= Jack Snyder and Carly Tenney =

Jack Snyder and Carly Tenney (Michael Park and Maura West)

Jack Snyder and Carly Tenney Snyder are a fictional supercouple from the American daytime drama As the World Turns. Michael Park portrays Jack, while Maura West portrays Carly. They are often referred to using the portmanteau "CarJack" (for Carly and Jack) on internet message boards.
== Storyline ==

- Jack and Carly met in Carly's native state Montana. After breaking up with Carly, Jack met Julia Lindsey. While helping Julia escape from her controlling fiancé, he developed feelings for her. During this time Jack also discovered that Carly have married Hal, to gain a trust fund from her estranged half sister, Rosanna Cabot. Hal eventually discovered the truth on his own and divorced Carly.

- Carly married Jack's brother, Brad, though she did not love him. Brad blackmailed Carly by threatening to tell that Parker was really Hal's son, and not John Dixon's. Carly's cousin Molly switched the paternity results so that Carly could obtain the trust fund. Chemistry between Jack and Carly remained strong. Jack's relationship with Julia ended due to dishonesty and interference from Carly.

- Carly lost everything, including custody of her son. Jack took pity on her and befriended her, despite all that had happened. Jack wanted to attempt a romantic relationship with Carly again, but stipulated that there could be no more lies between them. He made a bet with her that she could not go three months without lying. When she won the bet, he took her to a section of land that he had purchased for them to build their dream home on, and proposed. They named the land Carly's Prize.

- In 2001, Julia miscarried Jack's baby and Jack confessed that he still loved Carly. Jack tried to be faithful, but was drawn to Carly and created excuses to meet with her. Jack's feelings for Carly drove Julia insane, and eventually led her to kill Carly's horse, Flashdance. Jack became concerned about Julia's mental state and eventually uncovered the truth about the horse. He urged Julia to check herself into an institution and hid her crimes, blaming himself for her mental state. Jack would not commit to Carly due to his guilt over being responsible for Julia's state of mind.
- Carly mysteriously disappeared along with Emily Stewart and Rose D'Angelo. The three had been kidnapped by evil mastermind, James Stenbeck and held hostage at a spa. Jack pursued false leads for months and was even stopped from leaving the country by Julia (hired by James) who kidnapped, tortured and raped Jack until Craig and Simon caught on to what was going on. Julia got away but they saved Jack. Jack finally made a deal with James. The deal was that James would let Carly go in exchange for his ex-wife Barbara Ryan. Carly was released, Barbara was able to get away and James fled from the law. Jack saved Carly once again. But, due to skin treatments at the spa, Carly looked decades older. Not wanting her to deal with everyone's reaction, Jack had her secretly transferred to Memorial hospital. Jack loved Carly from the inside and her look did not affect him. The same could not be said for Craig who turned to Rosanna after he saw what had become of Carly. Eventually, Carly was released from the hospital and went to live with Parker and Jack's house. Carly felt Jack's unconditional love.

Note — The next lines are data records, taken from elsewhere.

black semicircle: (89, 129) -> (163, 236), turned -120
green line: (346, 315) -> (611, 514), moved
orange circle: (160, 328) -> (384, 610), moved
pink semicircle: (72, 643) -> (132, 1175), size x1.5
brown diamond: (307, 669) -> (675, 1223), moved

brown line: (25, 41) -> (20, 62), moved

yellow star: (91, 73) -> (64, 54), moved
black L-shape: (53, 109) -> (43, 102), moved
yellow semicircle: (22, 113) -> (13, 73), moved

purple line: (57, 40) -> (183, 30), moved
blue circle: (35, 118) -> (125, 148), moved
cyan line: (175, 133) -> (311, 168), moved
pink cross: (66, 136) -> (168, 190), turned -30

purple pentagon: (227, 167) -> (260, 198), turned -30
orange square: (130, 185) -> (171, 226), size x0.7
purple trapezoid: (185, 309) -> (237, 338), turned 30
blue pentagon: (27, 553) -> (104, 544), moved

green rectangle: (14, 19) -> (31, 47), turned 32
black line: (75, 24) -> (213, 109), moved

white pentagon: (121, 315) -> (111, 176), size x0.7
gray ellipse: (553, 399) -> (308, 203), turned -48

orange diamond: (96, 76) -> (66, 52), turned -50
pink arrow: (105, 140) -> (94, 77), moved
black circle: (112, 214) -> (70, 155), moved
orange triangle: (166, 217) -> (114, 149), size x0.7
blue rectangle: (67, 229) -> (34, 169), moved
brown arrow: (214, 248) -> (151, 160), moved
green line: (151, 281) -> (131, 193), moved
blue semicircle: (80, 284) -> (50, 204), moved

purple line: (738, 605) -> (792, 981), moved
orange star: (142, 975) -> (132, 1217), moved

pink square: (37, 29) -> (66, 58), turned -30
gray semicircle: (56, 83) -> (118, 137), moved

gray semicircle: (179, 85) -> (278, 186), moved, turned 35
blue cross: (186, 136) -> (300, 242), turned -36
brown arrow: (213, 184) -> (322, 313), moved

- Meanwhile, tragedy struck when Rosanna was run off the road by Craig and fell into a coma. At the time of the accident, Rosanna had made plans to adopt a baby boy from a teenage unwed mother. With Rosanna incapacitated, Carly decided to raise her sister's baby, whom she named Rory, after Rosanna. Unfortunately, the mother, Gwen Norbeck, decided to sue the Snyders for custody since she didn't know or trust Carly. A week later, at the trial, Iris told Carly the secret she had been hiding. She had given birth to Carly's father, Ray Tenney's, child and Carly, in a childhood pique of jealousy, murdered her newborn baby. Since Carly was underage, the records were sealed. When Carly relayed the story to Jack, he was forced to admit that he'd not only seen the juvenile records; he'd destroyed them. As for Carly, all she remembered was a small baby and Iris screaming that she'd killed him. In the meantime, the custody battle seemed to be turning in Gwen's favor with her getting visitation rights.

- Carly then moved on to a flirtatious relationship with new business partner, Simon Frasier.

== Impact ==
Jack and Carly were nominated as the "Most Irresistible Combination" at the 32nd Daytime Emmy Awards.

On June 27, 2010, Maura West and Michael Park (Carly and Jack) respectively both won Daytime Emmy Awards for Outstanding Lead Actress (West's second) and Outstanding Lead Actor (Park's first).

On June 18, 2011, Michael Park won his second Daytime Emmy Award for Outstanding Lead Actor.